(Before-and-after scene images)

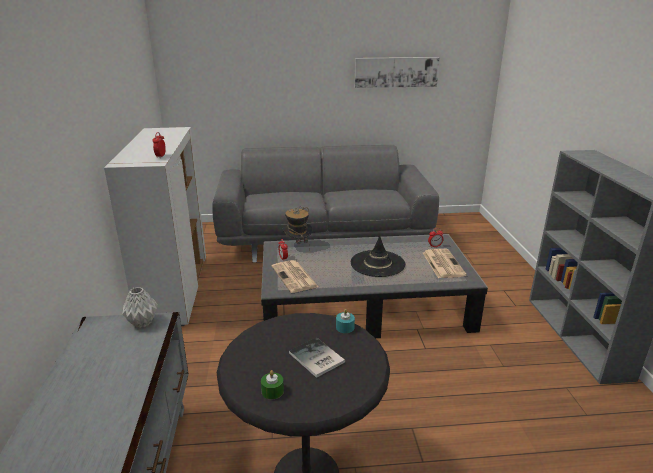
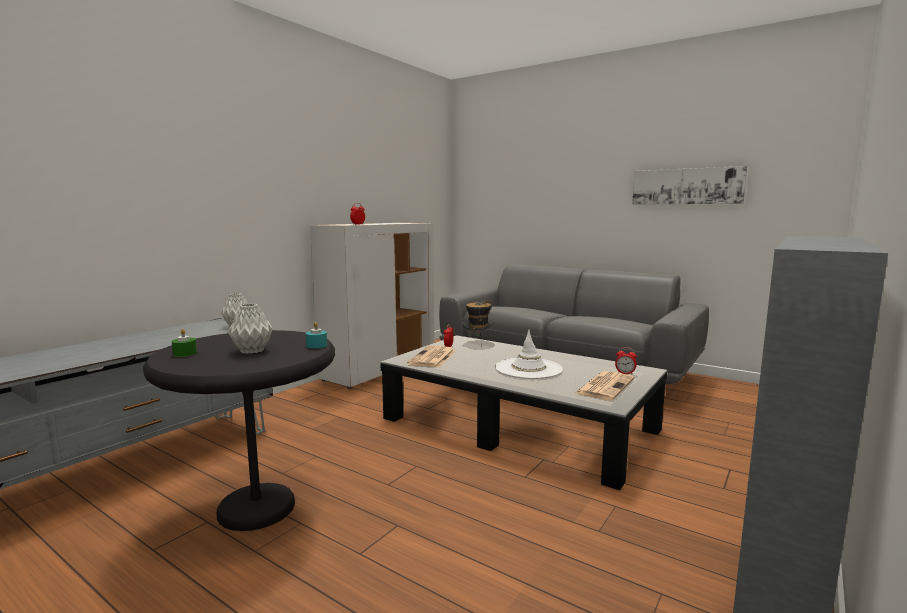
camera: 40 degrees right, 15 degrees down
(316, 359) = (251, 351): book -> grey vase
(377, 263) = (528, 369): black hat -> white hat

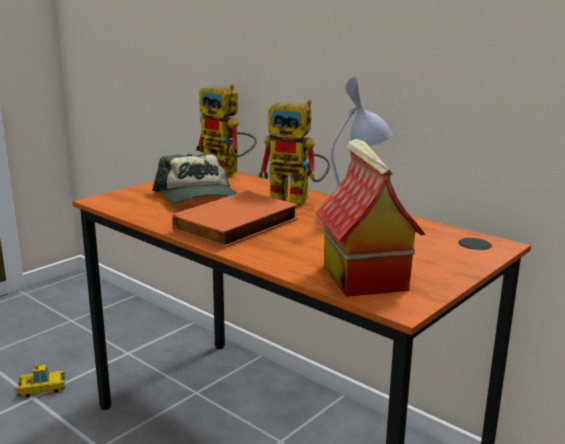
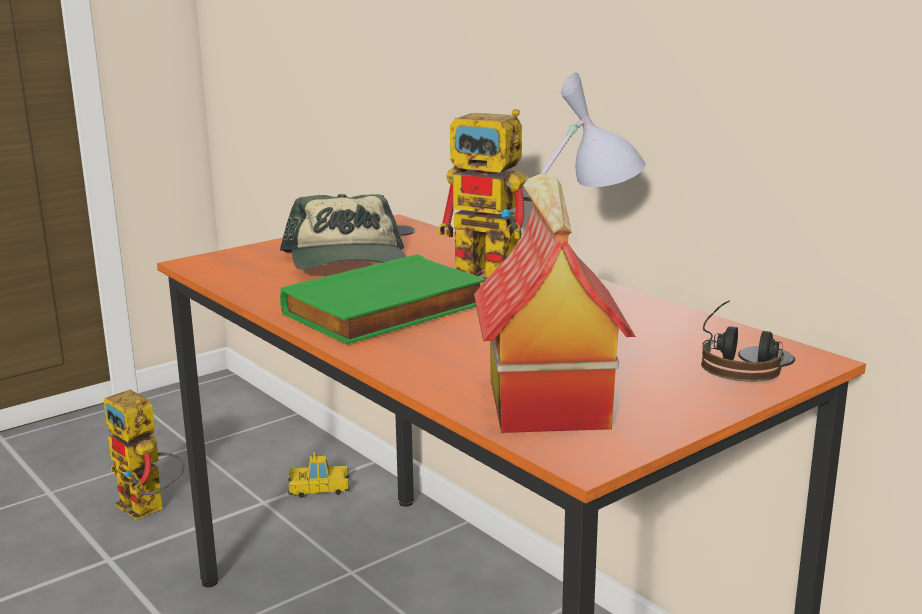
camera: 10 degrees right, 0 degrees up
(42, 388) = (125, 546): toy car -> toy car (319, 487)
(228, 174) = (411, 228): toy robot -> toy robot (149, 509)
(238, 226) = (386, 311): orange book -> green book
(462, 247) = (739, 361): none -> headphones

**Assignment:** Each entry should appear again exactly as written, pictures excluded.

**Response to the task:**
camera: 40 degrees right, 15 degrees down
(316, 359) = (251, 351): book -> grey vase
(377, 263) = (528, 369): black hat -> white hat

camera: 10 degrees right, 0 degrees up
(42, 388) = (125, 546): toy car -> toy car (319, 487)
(228, 174) = (411, 228): toy robot -> toy robot (149, 509)
(238, 226) = (386, 311): orange book -> green book
(462, 247) = (739, 361): none -> headphones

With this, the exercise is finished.